## Task details
Could you repeat the records from the line that contains "family: Xylariaceae" through the line that contains "scientific name: Pelecanus erythrorhynchos", inclusive, substituting "division" for every "phylum" and leaving everything else unchanged?

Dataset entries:

==============================

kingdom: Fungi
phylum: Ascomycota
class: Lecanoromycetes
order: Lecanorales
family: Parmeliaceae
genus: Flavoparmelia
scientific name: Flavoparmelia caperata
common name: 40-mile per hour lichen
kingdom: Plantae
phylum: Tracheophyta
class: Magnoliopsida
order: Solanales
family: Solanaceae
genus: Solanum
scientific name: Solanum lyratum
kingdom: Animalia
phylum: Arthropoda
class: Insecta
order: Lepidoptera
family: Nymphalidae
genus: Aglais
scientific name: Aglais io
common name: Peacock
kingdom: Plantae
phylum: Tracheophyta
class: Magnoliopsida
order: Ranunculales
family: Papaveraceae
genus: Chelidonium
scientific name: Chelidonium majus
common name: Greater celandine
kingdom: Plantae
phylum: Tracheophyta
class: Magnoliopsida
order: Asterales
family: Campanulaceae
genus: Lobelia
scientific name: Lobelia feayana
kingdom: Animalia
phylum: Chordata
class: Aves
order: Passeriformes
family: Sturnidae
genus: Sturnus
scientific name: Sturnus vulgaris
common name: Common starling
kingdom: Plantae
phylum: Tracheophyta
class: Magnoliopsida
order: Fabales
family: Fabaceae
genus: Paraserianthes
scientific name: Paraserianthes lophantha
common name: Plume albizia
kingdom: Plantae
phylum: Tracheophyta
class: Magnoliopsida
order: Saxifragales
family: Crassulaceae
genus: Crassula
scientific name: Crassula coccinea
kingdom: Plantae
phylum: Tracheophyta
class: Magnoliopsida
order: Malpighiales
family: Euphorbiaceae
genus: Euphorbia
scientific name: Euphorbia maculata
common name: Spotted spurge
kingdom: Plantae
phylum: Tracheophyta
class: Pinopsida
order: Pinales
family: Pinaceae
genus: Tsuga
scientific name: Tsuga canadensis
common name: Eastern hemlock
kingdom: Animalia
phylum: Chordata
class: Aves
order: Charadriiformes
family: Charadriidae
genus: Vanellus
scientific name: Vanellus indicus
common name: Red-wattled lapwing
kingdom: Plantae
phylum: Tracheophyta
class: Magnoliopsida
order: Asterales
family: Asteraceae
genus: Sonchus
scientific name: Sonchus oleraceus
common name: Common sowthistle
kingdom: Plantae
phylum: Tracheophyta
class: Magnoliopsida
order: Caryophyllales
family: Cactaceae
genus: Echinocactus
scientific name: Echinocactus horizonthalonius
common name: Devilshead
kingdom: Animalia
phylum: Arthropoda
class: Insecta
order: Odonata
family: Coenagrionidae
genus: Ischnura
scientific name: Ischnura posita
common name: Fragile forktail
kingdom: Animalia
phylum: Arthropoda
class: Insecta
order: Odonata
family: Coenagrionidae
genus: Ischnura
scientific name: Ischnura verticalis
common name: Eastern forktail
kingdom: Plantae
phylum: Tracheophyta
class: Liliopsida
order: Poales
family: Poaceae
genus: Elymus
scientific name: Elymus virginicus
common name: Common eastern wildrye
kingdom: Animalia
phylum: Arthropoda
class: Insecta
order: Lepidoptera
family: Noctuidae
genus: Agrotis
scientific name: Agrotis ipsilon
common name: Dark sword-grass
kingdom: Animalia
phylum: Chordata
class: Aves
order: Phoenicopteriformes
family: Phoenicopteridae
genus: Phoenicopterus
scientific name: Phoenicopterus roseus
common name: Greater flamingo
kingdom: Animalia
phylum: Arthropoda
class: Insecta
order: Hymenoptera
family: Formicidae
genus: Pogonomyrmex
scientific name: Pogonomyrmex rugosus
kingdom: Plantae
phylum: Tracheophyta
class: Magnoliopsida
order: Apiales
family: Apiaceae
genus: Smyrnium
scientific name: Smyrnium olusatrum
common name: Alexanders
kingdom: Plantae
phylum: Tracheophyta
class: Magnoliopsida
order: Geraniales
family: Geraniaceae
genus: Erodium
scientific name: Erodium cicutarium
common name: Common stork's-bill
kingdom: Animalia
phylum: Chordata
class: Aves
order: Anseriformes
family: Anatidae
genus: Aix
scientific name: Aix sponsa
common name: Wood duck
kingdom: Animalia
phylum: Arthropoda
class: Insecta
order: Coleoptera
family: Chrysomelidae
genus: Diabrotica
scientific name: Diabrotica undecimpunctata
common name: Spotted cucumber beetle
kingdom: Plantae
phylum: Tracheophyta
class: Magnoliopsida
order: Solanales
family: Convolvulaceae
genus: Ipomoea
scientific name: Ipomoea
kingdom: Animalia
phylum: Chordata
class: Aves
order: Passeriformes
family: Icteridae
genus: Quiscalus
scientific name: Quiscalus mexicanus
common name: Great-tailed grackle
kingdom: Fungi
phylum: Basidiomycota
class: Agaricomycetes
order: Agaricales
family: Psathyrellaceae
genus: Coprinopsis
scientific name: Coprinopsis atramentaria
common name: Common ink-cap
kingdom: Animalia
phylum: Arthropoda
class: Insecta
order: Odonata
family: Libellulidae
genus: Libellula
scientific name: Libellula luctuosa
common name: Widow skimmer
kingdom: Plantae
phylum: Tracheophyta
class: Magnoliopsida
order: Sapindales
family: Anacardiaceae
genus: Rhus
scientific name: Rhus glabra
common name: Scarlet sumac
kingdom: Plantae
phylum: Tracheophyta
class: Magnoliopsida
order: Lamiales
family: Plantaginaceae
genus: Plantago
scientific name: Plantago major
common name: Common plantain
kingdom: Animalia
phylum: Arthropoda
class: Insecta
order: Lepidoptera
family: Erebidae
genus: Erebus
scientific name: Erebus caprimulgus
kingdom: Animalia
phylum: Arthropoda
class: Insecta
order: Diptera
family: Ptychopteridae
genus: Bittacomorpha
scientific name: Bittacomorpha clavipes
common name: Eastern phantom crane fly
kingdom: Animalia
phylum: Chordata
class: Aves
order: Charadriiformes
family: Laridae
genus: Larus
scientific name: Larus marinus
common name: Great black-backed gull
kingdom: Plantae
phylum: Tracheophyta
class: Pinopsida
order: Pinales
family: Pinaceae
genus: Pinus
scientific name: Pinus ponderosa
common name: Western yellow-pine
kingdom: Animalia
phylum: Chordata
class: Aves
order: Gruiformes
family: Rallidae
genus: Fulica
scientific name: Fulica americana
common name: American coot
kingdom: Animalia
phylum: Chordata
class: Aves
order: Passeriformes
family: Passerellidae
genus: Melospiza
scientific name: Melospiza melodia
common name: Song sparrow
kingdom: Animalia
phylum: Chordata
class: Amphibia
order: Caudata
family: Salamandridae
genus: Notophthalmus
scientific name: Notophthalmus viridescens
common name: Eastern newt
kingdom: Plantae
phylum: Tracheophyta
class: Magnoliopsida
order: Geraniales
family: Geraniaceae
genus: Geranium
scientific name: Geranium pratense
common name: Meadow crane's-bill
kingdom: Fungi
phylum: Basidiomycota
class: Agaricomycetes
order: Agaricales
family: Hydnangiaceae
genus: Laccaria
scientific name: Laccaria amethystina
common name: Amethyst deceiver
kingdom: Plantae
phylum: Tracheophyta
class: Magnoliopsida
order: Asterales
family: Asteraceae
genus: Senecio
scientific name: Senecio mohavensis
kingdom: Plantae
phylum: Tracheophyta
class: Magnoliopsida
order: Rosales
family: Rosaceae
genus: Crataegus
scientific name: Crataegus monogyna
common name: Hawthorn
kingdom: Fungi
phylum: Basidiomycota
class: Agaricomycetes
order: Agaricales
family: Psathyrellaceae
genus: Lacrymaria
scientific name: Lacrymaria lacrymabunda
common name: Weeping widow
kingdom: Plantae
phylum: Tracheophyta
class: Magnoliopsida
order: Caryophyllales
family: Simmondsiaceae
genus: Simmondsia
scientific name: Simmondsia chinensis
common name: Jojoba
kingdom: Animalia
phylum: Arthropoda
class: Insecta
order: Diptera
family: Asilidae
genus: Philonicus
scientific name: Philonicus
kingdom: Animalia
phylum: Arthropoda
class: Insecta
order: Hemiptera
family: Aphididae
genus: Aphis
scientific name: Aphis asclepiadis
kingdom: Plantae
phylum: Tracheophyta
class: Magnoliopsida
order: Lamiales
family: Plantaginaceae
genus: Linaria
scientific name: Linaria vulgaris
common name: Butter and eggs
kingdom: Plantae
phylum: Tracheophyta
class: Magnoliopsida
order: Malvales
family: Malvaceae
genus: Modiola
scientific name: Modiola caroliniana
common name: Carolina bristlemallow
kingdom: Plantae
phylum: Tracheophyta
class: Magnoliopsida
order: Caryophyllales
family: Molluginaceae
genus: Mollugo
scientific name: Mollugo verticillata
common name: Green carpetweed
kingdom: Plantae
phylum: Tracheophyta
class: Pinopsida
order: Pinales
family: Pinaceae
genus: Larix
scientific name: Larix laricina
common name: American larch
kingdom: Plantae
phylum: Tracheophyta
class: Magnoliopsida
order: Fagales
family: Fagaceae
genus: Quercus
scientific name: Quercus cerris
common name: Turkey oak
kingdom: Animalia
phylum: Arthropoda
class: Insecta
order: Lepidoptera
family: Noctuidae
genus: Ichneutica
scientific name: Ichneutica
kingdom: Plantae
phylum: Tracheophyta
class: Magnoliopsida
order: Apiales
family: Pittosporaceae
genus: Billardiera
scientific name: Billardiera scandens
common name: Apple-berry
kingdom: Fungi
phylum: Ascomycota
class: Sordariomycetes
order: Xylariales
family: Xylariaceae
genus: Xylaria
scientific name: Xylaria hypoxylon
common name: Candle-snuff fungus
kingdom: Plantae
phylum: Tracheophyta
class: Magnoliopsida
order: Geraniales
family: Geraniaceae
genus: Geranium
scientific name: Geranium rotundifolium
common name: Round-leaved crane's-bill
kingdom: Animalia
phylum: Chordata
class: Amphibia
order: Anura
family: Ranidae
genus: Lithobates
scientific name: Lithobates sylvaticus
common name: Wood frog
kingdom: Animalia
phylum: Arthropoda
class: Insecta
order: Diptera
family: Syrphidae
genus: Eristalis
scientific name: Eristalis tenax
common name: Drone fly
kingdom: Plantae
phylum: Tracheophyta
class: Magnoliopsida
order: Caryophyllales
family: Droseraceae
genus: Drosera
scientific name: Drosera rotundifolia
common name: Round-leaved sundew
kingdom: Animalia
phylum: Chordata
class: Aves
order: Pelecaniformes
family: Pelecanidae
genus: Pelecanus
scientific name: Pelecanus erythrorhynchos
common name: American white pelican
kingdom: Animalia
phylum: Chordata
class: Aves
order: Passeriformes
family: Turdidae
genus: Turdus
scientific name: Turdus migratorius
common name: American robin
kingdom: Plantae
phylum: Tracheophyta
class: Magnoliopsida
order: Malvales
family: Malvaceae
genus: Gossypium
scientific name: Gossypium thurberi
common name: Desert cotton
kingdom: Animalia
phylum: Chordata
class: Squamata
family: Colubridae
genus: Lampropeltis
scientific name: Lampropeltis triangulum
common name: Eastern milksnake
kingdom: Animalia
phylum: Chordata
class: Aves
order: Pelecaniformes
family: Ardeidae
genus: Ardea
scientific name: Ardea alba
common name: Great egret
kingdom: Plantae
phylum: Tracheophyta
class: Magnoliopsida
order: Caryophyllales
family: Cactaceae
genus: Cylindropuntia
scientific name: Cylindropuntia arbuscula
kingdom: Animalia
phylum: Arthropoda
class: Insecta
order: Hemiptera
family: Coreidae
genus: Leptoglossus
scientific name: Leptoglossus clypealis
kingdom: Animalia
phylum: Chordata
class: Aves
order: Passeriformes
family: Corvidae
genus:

==============================

## Answer in full
family: Xylariaceae
genus: Xylaria
scientific name: Xylaria hypoxylon
common name: Candle-snuff fungus
kingdom: Plantae
division: Tracheophyta
class: Magnoliopsida
order: Geraniales
family: Geraniaceae
genus: Geranium
scientific name: Geranium rotundifolium
common name: Round-leaved crane's-bill
kingdom: Animalia
division: Chordata
class: Amphibia
order: Anura
family: Ranidae
genus: Lithobates
scientific name: Lithobates sylvaticus
common name: Wood frog
kingdom: Animalia
division: Arthropoda
class: Insecta
order: Diptera
family: Syrphidae
genus: Eristalis
scientific name: Eristalis tenax
common name: Drone fly
kingdom: Plantae
division: Tracheophyta
class: Magnoliopsida
order: Caryophyllales
family: Droseraceae
genus: Drosera
scientific name: Drosera rotundifolia
common name: Round-leaved sundew
kingdom: Animalia
division: Chordata
class: Aves
order: Pelecaniformes
family: Pelecanidae
genus: Pelecanus
scientific name: Pelecanus erythrorhynchos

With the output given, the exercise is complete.